_Task objective_:
Repeat the rows below with each "locality" swapped for "site", leaving everything else unchanged.

_Record extracts_:
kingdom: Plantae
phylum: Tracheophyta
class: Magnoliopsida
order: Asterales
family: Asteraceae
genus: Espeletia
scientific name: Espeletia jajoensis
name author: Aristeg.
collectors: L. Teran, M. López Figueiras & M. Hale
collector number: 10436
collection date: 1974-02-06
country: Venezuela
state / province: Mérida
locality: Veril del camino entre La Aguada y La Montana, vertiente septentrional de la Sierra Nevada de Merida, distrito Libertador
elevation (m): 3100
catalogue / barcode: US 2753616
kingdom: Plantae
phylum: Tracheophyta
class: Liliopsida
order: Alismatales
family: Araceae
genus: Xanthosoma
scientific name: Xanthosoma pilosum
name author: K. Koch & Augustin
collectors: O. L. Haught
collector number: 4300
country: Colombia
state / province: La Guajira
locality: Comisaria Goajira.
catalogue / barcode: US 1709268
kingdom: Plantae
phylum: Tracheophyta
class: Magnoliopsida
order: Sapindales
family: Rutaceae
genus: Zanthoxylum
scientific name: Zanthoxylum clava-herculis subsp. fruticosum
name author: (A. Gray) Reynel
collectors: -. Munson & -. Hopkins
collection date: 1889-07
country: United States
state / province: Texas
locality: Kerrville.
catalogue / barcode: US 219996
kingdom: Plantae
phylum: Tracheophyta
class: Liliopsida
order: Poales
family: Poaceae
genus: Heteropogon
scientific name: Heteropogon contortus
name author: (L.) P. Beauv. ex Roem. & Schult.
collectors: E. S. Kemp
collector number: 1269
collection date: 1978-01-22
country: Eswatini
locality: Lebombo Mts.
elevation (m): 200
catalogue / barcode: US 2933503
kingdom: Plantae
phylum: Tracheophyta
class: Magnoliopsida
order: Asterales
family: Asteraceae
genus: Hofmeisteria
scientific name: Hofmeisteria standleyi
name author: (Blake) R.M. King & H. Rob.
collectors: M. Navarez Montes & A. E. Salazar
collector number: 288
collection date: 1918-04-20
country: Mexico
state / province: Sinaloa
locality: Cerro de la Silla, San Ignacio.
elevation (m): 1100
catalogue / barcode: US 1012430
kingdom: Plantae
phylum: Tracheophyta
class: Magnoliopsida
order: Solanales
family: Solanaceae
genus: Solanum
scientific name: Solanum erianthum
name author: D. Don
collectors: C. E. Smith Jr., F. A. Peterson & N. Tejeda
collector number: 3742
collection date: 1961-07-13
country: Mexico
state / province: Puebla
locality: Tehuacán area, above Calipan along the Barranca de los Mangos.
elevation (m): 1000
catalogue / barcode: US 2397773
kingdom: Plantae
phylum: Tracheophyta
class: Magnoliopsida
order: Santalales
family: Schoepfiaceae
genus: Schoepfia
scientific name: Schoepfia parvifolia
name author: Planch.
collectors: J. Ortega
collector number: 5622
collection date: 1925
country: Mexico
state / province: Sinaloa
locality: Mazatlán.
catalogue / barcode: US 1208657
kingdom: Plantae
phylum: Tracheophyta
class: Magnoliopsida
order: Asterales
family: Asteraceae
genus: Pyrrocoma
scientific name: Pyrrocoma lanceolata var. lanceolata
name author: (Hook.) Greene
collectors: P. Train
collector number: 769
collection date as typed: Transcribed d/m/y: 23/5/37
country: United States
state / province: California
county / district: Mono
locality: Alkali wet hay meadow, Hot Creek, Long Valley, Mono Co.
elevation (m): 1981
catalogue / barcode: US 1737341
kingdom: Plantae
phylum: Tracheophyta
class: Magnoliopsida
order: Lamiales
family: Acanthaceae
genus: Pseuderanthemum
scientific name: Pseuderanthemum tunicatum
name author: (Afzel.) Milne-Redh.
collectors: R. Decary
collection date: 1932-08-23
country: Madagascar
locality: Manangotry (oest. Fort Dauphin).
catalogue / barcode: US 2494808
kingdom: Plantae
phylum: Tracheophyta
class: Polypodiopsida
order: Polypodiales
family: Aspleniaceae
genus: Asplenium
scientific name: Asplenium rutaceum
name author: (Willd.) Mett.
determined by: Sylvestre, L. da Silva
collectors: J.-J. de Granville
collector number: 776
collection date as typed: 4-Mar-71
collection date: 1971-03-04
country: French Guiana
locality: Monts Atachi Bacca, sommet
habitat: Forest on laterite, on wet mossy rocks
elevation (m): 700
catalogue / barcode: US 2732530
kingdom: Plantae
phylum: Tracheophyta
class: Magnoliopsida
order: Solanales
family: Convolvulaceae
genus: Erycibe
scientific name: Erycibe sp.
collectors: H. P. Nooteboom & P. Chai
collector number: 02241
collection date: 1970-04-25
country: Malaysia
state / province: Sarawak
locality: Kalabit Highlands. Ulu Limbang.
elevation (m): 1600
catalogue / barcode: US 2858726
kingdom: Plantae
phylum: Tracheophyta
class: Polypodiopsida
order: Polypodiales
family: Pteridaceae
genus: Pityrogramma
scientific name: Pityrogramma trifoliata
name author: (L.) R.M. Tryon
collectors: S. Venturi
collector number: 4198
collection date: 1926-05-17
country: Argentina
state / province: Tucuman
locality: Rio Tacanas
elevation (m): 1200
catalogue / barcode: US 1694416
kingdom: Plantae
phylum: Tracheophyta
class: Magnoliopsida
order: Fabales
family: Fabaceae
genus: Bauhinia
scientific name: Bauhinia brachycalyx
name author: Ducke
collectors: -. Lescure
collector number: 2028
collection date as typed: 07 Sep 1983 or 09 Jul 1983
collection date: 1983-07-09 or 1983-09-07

_Task solution_:
kingdom: Plantae
phylum: Tracheophyta
class: Magnoliopsida
order: Asterales
family: Asteraceae
genus: Espeletia
scientific name: Espeletia jajoensis
name author: Aristeg.
collectors: L. Teran, M. López Figueiras & M. Hale
collector number: 10436
collection date: 1974-02-06
country: Venezuela
state / province: Mérida
site: Veril del camino entre La Aguada y La Montana, vertiente septentrional de la Sierra Nevada de Merida, distrito Libertador
elevation (m): 3100
catalogue / barcode: US 2753616
kingdom: Plantae
phylum: Tracheophyta
class: Liliopsida
order: Alismatales
family: Araceae
genus: Xanthosoma
scientific name: Xanthosoma pilosum
name author: K. Koch & Augustin
collectors: O. L. Haught
collector number: 4300
country: Colombia
state / province: La Guajira
site: Comisaria Goajira.
catalogue / barcode: US 1709268
kingdom: Plantae
phylum: Tracheophyta
class: Magnoliopsida
order: Sapindales
family: Rutaceae
genus: Zanthoxylum
scientific name: Zanthoxylum clava-herculis subsp. fruticosum
name author: (A. Gray) Reynel
collectors: -. Munson & -. Hopkins
collection date: 1889-07
country: United States
state / province: Texas
site: Kerrville.
catalogue / barcode: US 219996
kingdom: Plantae
phylum: Tracheophyta
class: Liliopsida
order: Poales
family: Poaceae
genus: Heteropogon
scientific name: Heteropogon contortus
name author: (L.) P. Beauv. ex Roem. & Schult.
collectors: E. S. Kemp
collector number: 1269
collection date: 1978-01-22
country: Eswatini
site: Lebombo Mts.
elevation (m): 200
catalogue / barcode: US 2933503
kingdom: Plantae
phylum: Tracheophyta
class: Magnoliopsida
order: Asterales
family: Asteraceae
genus: Hofmeisteria
scientific name: Hofmeisteria standleyi
name author: (Blake) R.M. King & H. Rob.
collectors: M. Navarez Montes & A. E. Salazar
collector number: 288
collection date: 1918-04-20
country: Mexico
state / province: Sinaloa
site: Cerro de la Silla, San Ignacio.
elevation (m): 1100
catalogue / barcode: US 1012430
kingdom: Plantae
phylum: Tracheophyta
class: Magnoliopsida
order: Solanales
family: Solanaceae
genus: Solanum
scientific name: Solanum erianthum
name author: D. Don
collectors: C. E. Smith Jr., F. A. Peterson & N. Tejeda
collector number: 3742
collection date: 1961-07-13
country: Mexico
state / province: Puebla
site: Tehuacán area, above Calipan along the Barranca de los Mangos.
elevation (m): 1000
catalogue / barcode: US 2397773
kingdom: Plantae
phylum: Tracheophyta
class: Magnoliopsida
order: Santalales
family: Schoepfiaceae
genus: Schoepfia
scientific name: Schoepfia parvifolia
name author: Planch.
collectors: J. Ortega
collector number: 5622
collection date: 1925
country: Mexico
state / province: Sinaloa
site: Mazatlán.
catalogue / barcode: US 1208657
kingdom: Plantae
phylum: Tracheophyta
class: Magnoliopsida
order: Asterales
family: Asteraceae
genus: Pyrrocoma
scientific name: Pyrrocoma lanceolata var. lanceolata
name author: (Hook.) Greene
collectors: P. Train
collector number: 769
collection date as typed: Transcribed d/m/y: 23/5/37
country: United States
state / province: California
county / district: Mono
site: Alkali wet hay meadow, Hot Creek, Long Valley, Mono Co.
elevation (m): 1981
catalogue / barcode: US 1737341
kingdom: Plantae
phylum: Tracheophyta
class: Magnoliopsida
order: Lamiales
family: Acanthaceae
genus: Pseuderanthemum
scientific name: Pseuderanthemum tunicatum
name author: (Afzel.) Milne-Redh.
collectors: R. Decary
collection date: 1932-08-23
country: Madagascar
site: Manangotry (oest. Fort Dauphin).
catalogue / barcode: US 2494808
kingdom: Plantae
phylum: Tracheophyta
class: Polypodiopsida
order: Polypodiales
family: Aspleniaceae
genus: Asplenium
scientific name: Asplenium rutaceum
name author: (Willd.) Mett.
determined by: Sylvestre, L. da Silva
collectors: J.-J. de Granville
collector number: 776
collection date as typed: 4-Mar-71
collection date: 1971-03-04
country: French Guiana
site: Monts Atachi Bacca, sommet
habitat: Forest on laterite, on wet mossy rocks
elevation (m): 700
catalogue / barcode: US 2732530
kingdom: Plantae
phylum: Tracheophyta
class: Magnoliopsida
order: Solanales
family: Convolvulaceae
genus: Erycibe
scientific name: Erycibe sp.
collectors: H. P. Nooteboom & P. Chai
collector number: 02241
collection date: 1970-04-25
country: Malaysia
state / province: Sarawak
site: Kalabit Highlands. Ulu Limbang.
elevation (m): 1600
catalogue / barcode: US 2858726
kingdom: Plantae
phylum: Tracheophyta
class: Polypodiopsida
order: Polypodiales
family: Pteridaceae
genus: Pityrogramma
scientific name: Pityrogramma trifoliata
name author: (L.) R.M. Tryon
collectors: S. Venturi
collector number: 4198
collection date: 1926-05-17
country: Argentina
state / province: Tucuman
site: Rio Tacanas
elevation (m): 1200
catalogue / barcode: US 1694416
kingdom: Plantae
phylum: Tracheophyta
class: Magnoliopsida
order: Fabales
family: Fabaceae
genus: Bauhinia
scientific name: Bauhinia brachycalyx
name author: Ducke
collectors: -. Lescure
collector number: 2028
collection date as typed: 07 Sep 1983 or 09 Jul 1983
collection date: 1983-07-09 or 1983-09-07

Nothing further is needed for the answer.